Types of Scatter Plots
There are several types of scatter plots, each with its unique characteristics and uses. These include the simple scatter plot, the grouped scatter plot, and the 3D scatter plot.
Simple Scatter Plot
A simple scatter plot is the most basic type of scatter plot. It involves plotting two variables against each other on a two-dimensional graph. The x-axis represents one variable, and the y-axis represents the other. Each point on the graph represents a single observation.
Grouped Scatter Plot
A grouped scatter plot, also known as a colored scatter plot, is a scatter plot with a color-coding system. Each color represents a different category or group. This type of scatter plot is useful for visualizing the relationship between three variables.
3D Scatter Plot
A 3D scatter plot is a scatter plot that incorporates a third variable.

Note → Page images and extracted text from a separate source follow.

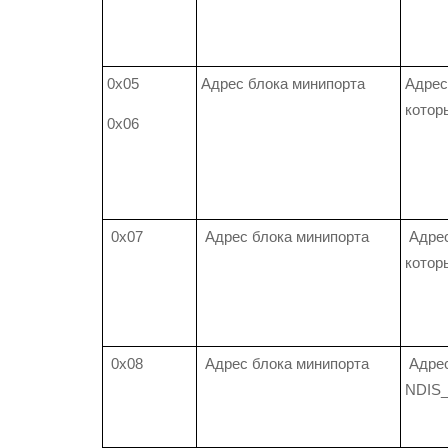
0x05
Адрес блока минипорта
Адрес
котор
0x06
0x07
Адрес блока минипорта
Адрес
котор
0x08
Адрес блока минипорта
Адре
NDIS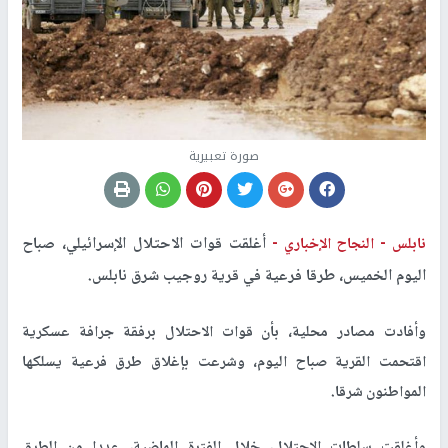
صورة تعبيرية
أغلقت قوات الاحتلال الإسرائيلي، صباح
نابلس -
النجاح الإخباري -
اليوم الخميس، طرقا فرعية في قرية روجيب شرق نابلس.
وأفادت مصادر محلية، بأن قوات الاحتلال برفقة جرافة عسكرية
اقتحمت القرية صباح اليوم، وشرعت بإغلاق طرق فرعية يسلكها
المواطنون شرقا.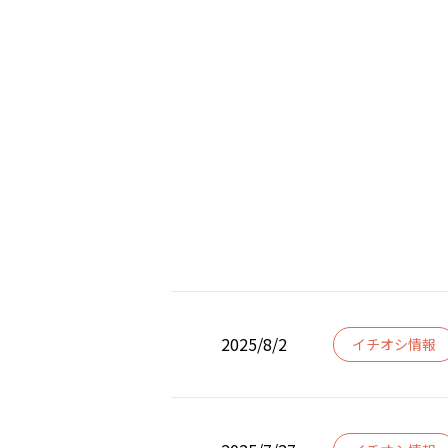
2025/8/2
イチオシ情報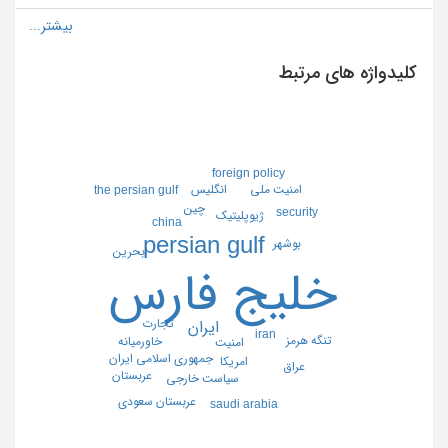
کلیدواژه های مرتبط
foreign policy
انگليس
امنيت ملي
the persian gulf
چين
security
ژيوپليتيك
china
persian gulf
بوشهر
بحرين
خليج فارس
تجارت
ايران
iran
تنگه هرمز
خاورميانه
امنيت
جمهوري اسلامي ايران
امريكا
عراق
عربستان
سياست خارجي
عربستان سعودي
saudi arabia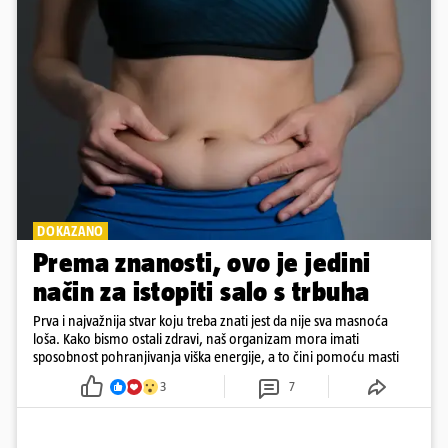
DOKAZANO
Prema znanosti, ovo je jedini
način za istopiti salo s trbuha
Prva i najvažnija stvar koju treba znati jest da nije sva masnoća
loša. Kako bismo ostali zdravi, naš organizam mora imati
sposobnost pohranjivanja viška energije, a to čini pomoću masti
3
7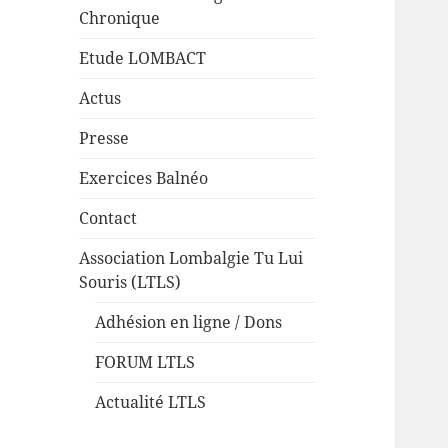
Chronique
Etude LOMBACT
Actus
Presse
Exercices Balnéo
Contact
Association Lombalgie Tu Lui
Souris (LTLS)
Adhésion en ligne / Dons
FORUM LTLS
Actualité LTLS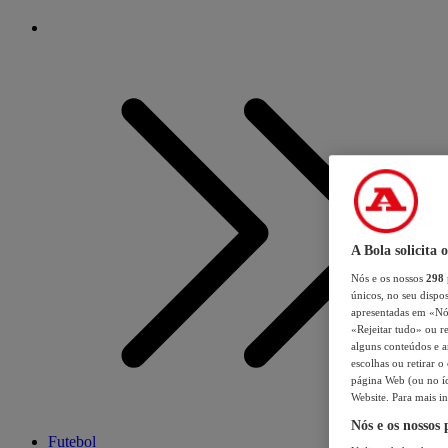
A Bola solicita 
Nós e os nossos
298
únicos, no seu dispos
apresentadas em «Nós 
«Rejeitar tudo» ou re
alguns conteúdos e an
escolhas ou retirar 
página Web (ou no íc
Website. Para mais in
Nós e os nossos
Futebol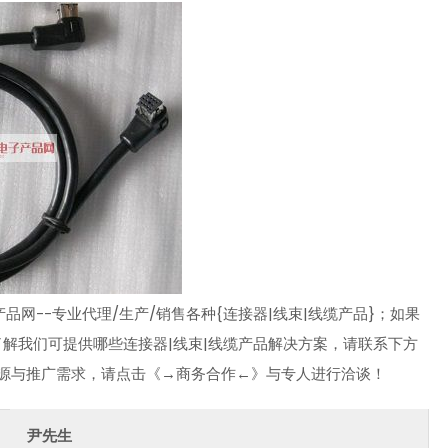
网--专业代理/生产/销售各种{连接器|线束|线缆产品}；如果
了解我们可提供哪些连接器|线束|线缆产品解决方案，请联系下方
资源与推广需求，请点击《→商务合作←》与专人进行洽谈！
尹先生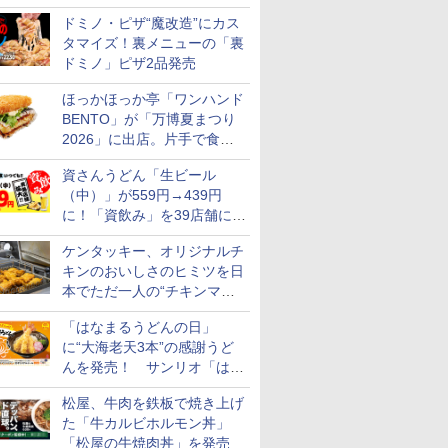
カロリー約1656kcal、総重量
ドミノ・ピザ“魔改造”にカス
約527g！
タマイズ！裏メニューの「裏
ドミノ」ピザ2品発売
ほっかほっか亭「ワンハンド
BENTO」が「万博夏まつり
2026」に出店。片手で食べ
られる海苔弁や和牛きんぴら
資さんうどん「生ビール
を販売
（中）」が559円→439円
に！「資飲み」を39店舗に拡
大
ケンタッキー、オリジナルチ
キンのおいしさのヒミツを日
本でただ一人の“チキンマイ
スター”笠原氏から学んでき
「はなまるうどんの日」
た
に“大海老天3本”の感謝うど
んを発売！ サンリオ「はな
まるおばけ」のシール/キャ
松屋、牛肉を鉄板で焼き上げ
ンディなども
た「牛カルビホルモン丼」
「松屋の牛焼肉丼」を発売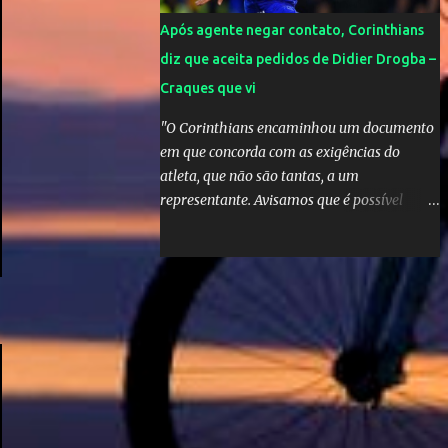
Após agente negar contato, Corinthians
diz que aceita pedidos de Didier Drogba –
Craques que vi
"O Corinthians encaminhou um documento
em que concorda com as exigências do
atleta, que não são tantas, a um
representante. Avisamos que é possível
atender àquelas solicitações, que se
enquadram perfeitamente no futebol
brasileiro", declarou o diretor de futebol
Flávio Adauto em entrevista coletiva neste
sábado. O que chama atenção é que
também neste sábado o empresário do
marfinense disse que nunca houve
negociação com o clube paulista. "Nós
jamais estivemos em contato com o
Corinthians. Temos que acabar com todos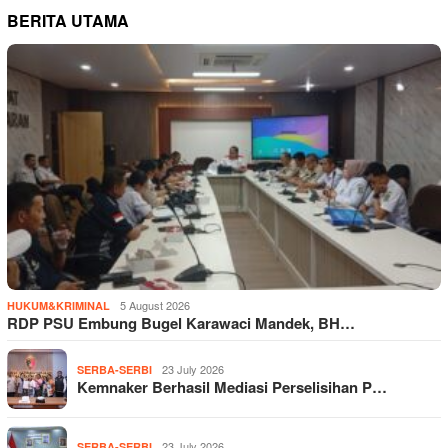
BERITA UTAMA
5 August 2026
HUKUM&KRIMINAL
RDP PSU Embung Bugel Karawaci Mandek, BH…
23 July 2026
SERBA-SERBI
Kemnaker Berhasil Mediasi Perselisihan P…
23 July 2026
SERBA-SERBI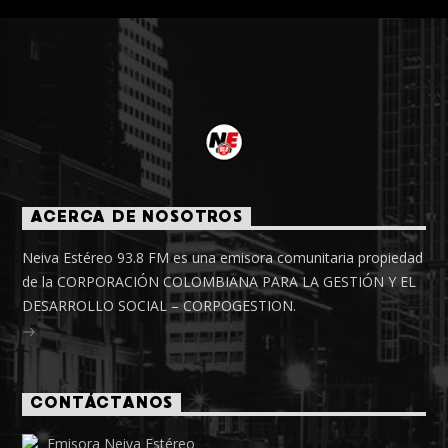
ACERCA DE NOSOTROS
Neiva Estéreo 93.8 FM es una emisora comunitaria propiedad
de la CORPORACIÓN COLOMBIANA PARA LA GESTIÓN Y EL
DESARROLLO SOCIAL – CORPOGESTION.
CONTÁCTANOS
Emisora Neiva Estéreo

This third variable is represented by the size, color, or shape of the points. 3D scatter plots are useful for visualizing complex data with multiple variables.
Interpretation
Interpreting a scatter plot involves looking for patterns, trends, or correlations in the data. If the points on the scatter plot seem to form a line or curve, there may be a positive or negative correlation between the variables. If the points are randomly distributed with no apparent pattern, there may be no correlation.
Limitations
While scatter plots are useful tools for visualizing and analyzing data, they do have some limitations. They are not suitable for use with categorical data, as this type of data does not have a numerical value that can be plotted on a graph. Scatter plots also may not accurately represent the relationship between variables if the data is not linear.